What do you do with an ailing public broadcaster that keeps telling anyone who’ll listen that it is broke and rapidly running out of cash? To date the UK’s Channel 4 it has been rumoured to be somehow or other merging with the BBC’s commercial arm, BBC Worldwide, or a shotgun marriage with wholly commercial Channel 5 (owned by German broadcasting giant RTL), or bailed out by a “top slice” of BBC licence-fee funding. It is a right royal mess.

Launched in 1982, Channel 4 was formed to satisfy certain well-defined niches in UK broadcasting, not least to demonstrate “innovation, experimentation and creativity”. The network is ultimately publicly owned, although depends entirely on TV advertising and sponsorship for its revenues. All went swimmingly well while the UK advertising market was buoyant. The past year or so, and since 2007, has seen that income stream under pressure, and Channel 4’s share of the TV ad-market has declined, along with its ratings.

While Channel 4’s remit to be a public broadcaster celebrating the UK’s diversity was once a mainstay of its schedules, more recently it has become notorious for bargain basement programming like Big Brother and Celebrity Big Brother, which dominate the schedules. Channel 4 has tended to shunt its “public remit” obligations to new digital channels E4, More 4, 4Music and its film channels.

It once invested heavily in movies with considerable success. But it has also lost cash, on subscription TV, on radio investments (Oneword, and digital radio), on horse racing (At The Races).

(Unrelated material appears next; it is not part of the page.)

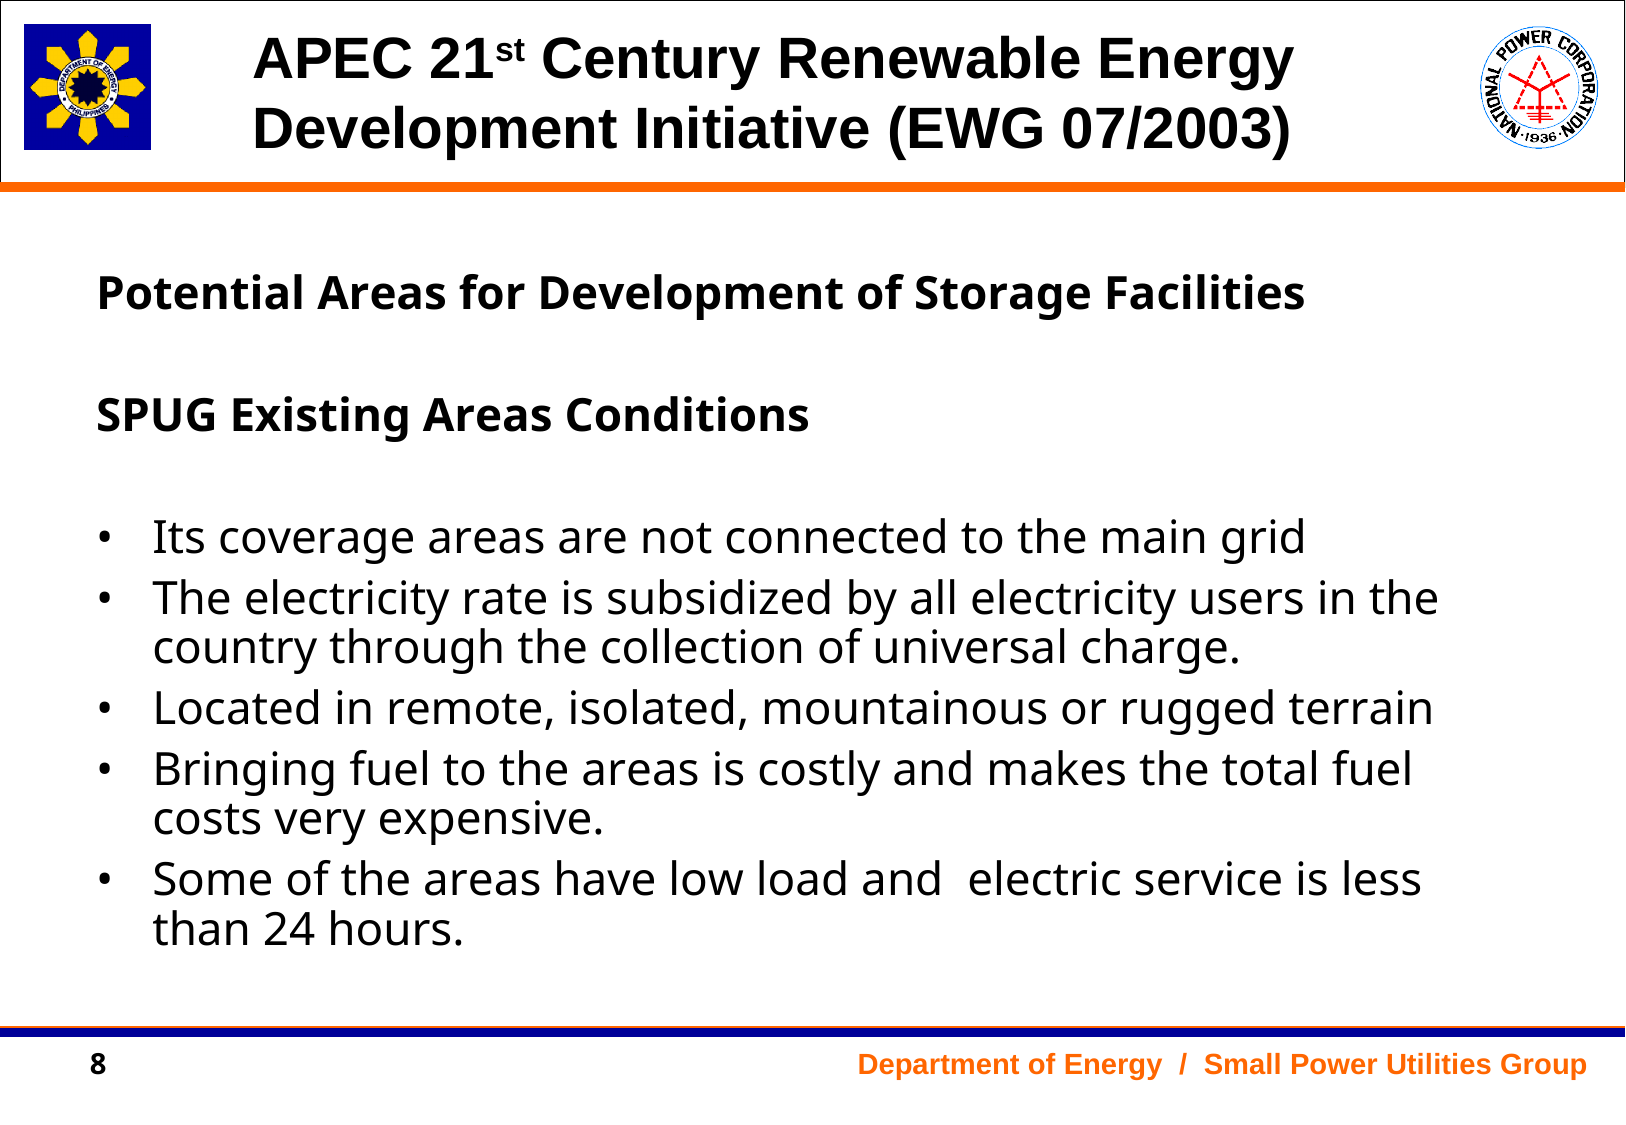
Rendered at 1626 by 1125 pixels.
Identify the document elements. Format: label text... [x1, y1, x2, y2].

list Potential Areas for Development of Storage Facilities SPUG Existing Areas Conditions Its coverage areas are not connected to the main grid The electricity rate is subsidized by all electricity users in the country through the collection of universal charge. Located in remote, isolated, mountainous or rugged terrain Bringing fuel to the areas is costly and makes the total fuel costs very expensive. Some of the areas have low load and electric service is less than 24 hours. [81, 262, 1544, 1005]
picture [1475, 24, 1600, 150]
picture [24, 24, 151, 150]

Currently, Channel 4 says it has an annual funding shortfall which will grow to £150m by 2012 which is hardly good news given the economic climate. C4’s CEO Andy Duncan fully admits that merging with RTL would be like mixing “oil and water” and end up a mess, diluting Channel 4’s alleged distinctive position in British broadcasting.

Later this week there are like to be further comments from the BBC, regulator Ofcom and the government.